Kutipan Bacaan
╭──
Pandemik Covid19 yang telah menarik banyak perekonomian banyak negara di dunia ke jurang resesi, termasuk Indonesia, juga telah membuat jurang ketimpangan perekonomian semakin melebar.
Badan Pusat Statistik (BPS) mencatat bahwa gini ratio bulan September 2020 mencapai 0,399 poin, naik 0,008 poin dibandingkan Maret 2020.
Hal ini, menurut Kepala BPS Suhariyanto, disebabkan oleh merosotnya konsumsi masyarakat lapisan bawah lebih cepat dibandingkan lapisan masyakat lain.
╰──
Daftar Baris
╭──
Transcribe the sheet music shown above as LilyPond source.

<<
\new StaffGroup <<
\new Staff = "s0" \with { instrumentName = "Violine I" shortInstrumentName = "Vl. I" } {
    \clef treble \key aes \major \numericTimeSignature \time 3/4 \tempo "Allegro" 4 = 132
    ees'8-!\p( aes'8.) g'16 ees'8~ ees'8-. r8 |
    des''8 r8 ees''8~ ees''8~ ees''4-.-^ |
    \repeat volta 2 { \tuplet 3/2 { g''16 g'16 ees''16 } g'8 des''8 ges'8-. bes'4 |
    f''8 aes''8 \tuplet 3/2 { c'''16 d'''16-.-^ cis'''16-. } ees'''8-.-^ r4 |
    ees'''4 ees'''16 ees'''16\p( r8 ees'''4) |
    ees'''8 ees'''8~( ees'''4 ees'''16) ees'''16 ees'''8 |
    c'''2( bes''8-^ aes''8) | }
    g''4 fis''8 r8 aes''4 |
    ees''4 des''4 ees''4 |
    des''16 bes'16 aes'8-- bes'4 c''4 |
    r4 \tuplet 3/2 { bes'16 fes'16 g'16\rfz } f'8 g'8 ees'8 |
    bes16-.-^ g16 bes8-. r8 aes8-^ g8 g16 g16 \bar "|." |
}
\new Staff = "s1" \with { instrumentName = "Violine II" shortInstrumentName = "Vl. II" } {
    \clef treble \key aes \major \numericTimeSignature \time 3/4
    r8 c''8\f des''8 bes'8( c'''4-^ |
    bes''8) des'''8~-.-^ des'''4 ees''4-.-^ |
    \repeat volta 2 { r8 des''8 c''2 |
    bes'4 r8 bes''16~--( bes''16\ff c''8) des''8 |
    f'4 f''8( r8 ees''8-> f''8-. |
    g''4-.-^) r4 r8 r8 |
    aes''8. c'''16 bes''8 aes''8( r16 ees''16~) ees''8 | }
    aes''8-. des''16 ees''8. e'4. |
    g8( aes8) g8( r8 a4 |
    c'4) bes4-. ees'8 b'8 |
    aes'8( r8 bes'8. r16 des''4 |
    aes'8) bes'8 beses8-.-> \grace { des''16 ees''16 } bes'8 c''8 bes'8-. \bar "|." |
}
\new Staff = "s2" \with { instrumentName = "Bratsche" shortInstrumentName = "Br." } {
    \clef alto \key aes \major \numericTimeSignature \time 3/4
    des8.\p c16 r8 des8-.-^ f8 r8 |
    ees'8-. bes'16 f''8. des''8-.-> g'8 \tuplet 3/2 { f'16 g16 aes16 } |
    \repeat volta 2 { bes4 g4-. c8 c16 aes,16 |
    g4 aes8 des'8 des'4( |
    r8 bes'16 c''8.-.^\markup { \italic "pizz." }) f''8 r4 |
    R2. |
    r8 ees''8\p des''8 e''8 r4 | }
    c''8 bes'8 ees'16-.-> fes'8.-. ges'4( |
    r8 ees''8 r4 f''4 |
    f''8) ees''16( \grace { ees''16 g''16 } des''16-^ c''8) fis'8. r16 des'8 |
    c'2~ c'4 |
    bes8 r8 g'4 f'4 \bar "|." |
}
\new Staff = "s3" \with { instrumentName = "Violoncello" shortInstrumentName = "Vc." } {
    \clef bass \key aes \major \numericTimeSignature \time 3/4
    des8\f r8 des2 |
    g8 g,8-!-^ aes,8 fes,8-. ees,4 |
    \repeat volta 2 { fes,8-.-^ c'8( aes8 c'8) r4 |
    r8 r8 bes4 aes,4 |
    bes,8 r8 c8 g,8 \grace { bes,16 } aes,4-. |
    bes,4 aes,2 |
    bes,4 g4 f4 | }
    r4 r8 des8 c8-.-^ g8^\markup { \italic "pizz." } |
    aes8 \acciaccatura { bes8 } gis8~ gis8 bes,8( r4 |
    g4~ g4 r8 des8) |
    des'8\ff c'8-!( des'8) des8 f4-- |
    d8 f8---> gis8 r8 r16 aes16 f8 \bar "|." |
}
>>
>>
╰──
Lanjutkan kutipan tentang ketimpangan ekonomi, dimulai setelah kalimat terakhirnya. Baris-baris tersebut merupakan bahan tersendiri yang terpisah dari kutipan tentang ketimpangan ekonomi.

Jawaban Latihan
Ketimpangan tertinggi terjadi di Propinsi Yogyakarta dengan angka 0,403, sedangkan yang terendah di Propinsi Bangka Belitung dengan gini ratio 0,262.Â
Pandemik Covid19 ini hanya satu dari banyak faktor penyebab kenapa ketimpangan ekonomi di dunia semakin hari semakin menganga. Para ahli berpendapat bahwa faktor penting yang menyebabkan ketimpangan adalah adanya pergeseran struktur rumah tangga. Dimana pergeseran ini menyebabkan jumlah rumah tangga dengan orang tua tunggal, ayah atau ibu saja (single parent household) semakin besar.
Dalam 20 tahun jumlah single-headed household bertambah dari 15% pada tahun 1980 menjadi 20% pada tahun 2020. Dengan menggunakan data survey penduduk, Wilcox dan Lerman, menmenukan bahwa dari tahun 1980 sampai 2012 nilai tengah pendapatan keluarga dengan ayah dann ibu tumbuh 30% sedangkan keluarga dengan orang tua tunggal hanya tumbuh kurang dari setengahnya, 14%.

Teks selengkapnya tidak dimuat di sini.